Super Dude: Hey Buddy, with ArrayList you can only place group of different objects in an order and  you can sort them if required. But to map two different items, you are in a very wrong place. Don’t Worry! HashMap is available in the market under java.util package, come lets buy some.

Dude: Why buy a HashMap?

Super Dude: Because it implemented the legendary Map<K,V> interface. So Cool huh??

Dude: What’s so cool in it?

Super Dude: Map is the feature of Collection framework which will help us map one item to another which is termed as a Key(K) and Value(V) pair.

Dude: Does it help me to map my PencilBox and stationery?

Super Dude: Sure it does more than that. A map cannot contain duplicate keys so that you can uniquely identify the value using the key.Each key can map to at most one value.  The Map interface provides three collection views, which allow a map's contents to be viewed as a set of keys(Only Keys), collection of values(Only Value), or set of key-value mappings(K-V pair), served to you in whatever manner you want. 

Dude: Wow! Awwesome!!

Super Dude: Let me show you how you can do that with a small example,

package com.awf;

import java.util.ArrayList;
import java.util.HashMap;
import java.util.List;
import java.util.Map;

public class HashMapDemo {

    public static void main(String[] args) {
        List<String> box = new ArrayList();    //Here is your box list
        box.add("PencilBox");
        box.add("CompassBox");
        List pencilBoxStationery = new ArrayList(); //Here is your pencil-box stationery 
        pencilBoxStationery.add("Pencil");
        pencilBoxStationery.add("Eraser");
        pencilBoxStationery.add("Sharpener");
        List compassBoxStationery = new ArrayList(); //Here is your compass-box stationery
        compassBoxStationery.add("Protector");
        compassBoxStationery.add("Compass");

// HashMap implementation
        Map<String, List> objHashMap = new HashMap<String, List>(); 

//This is where we are mapping box list with the corresponding stationery list
        for (String boxes : box) {
            if ("PencilBox".equals(boxes)) {
                objHashMap.put(boxes, pencilBoxStationery);// Maps PencilBox with stationery
            } else {
                objHashMap.put(boxes, compassBoxStationery);// Maps CompassBox with stationery
            }
        }
        System.out.println(objHashMap);
    }

}

Output will be :
{PencilBox=[Pencil, Eraser, Sharpener], CompassBox=[Protector, Compass]}

You can see that the pencil box stationery are mapped within PencilBox and compass box stationery are mapped with the CompassBox within a HashMap object.

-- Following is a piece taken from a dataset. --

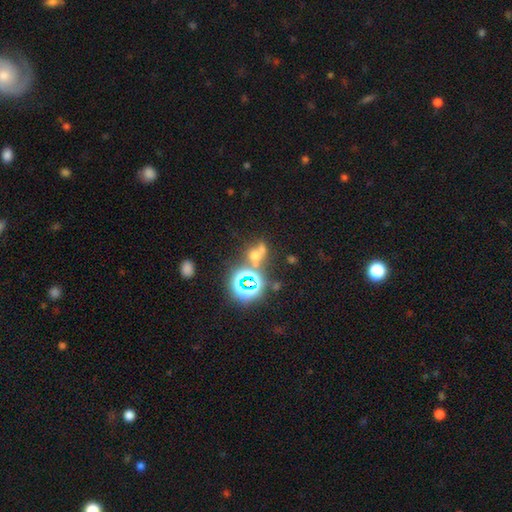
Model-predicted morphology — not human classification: Overall: star or artifact (45%; smooth 40%).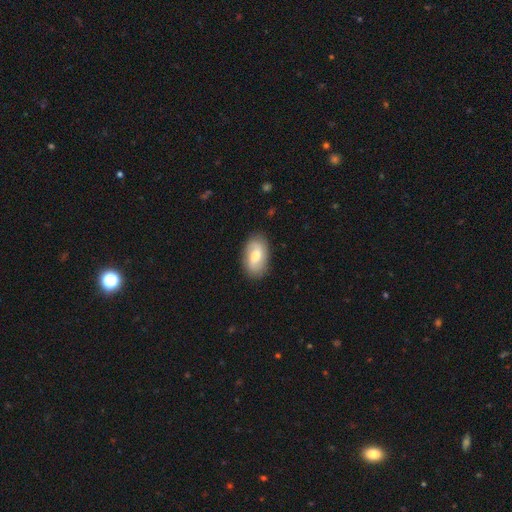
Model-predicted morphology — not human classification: Smooth or featured? Predicted: smooth (p=0.68). How rounded? Predicted: in between (p=0.92). Merging? Predicted: none (p=0.84).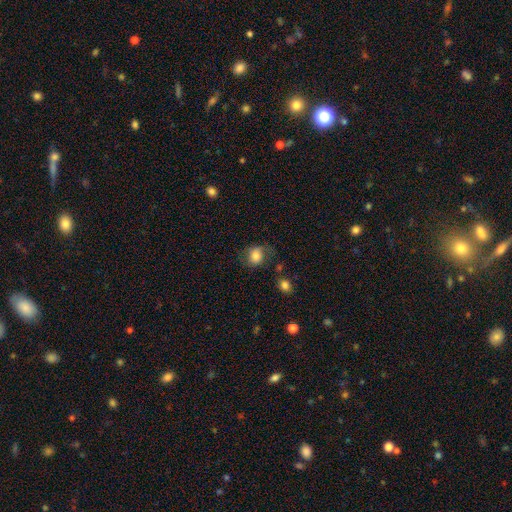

Dude: This is the coolest stuff I have ever seen..!! Now i will map all cities with district and all district with states and all states with country and all countries with the world.. Hahaha!!!

Super Dude [Did he really learned map of maps already..??? ]
                                                                     
                                                                                -Will be Continued...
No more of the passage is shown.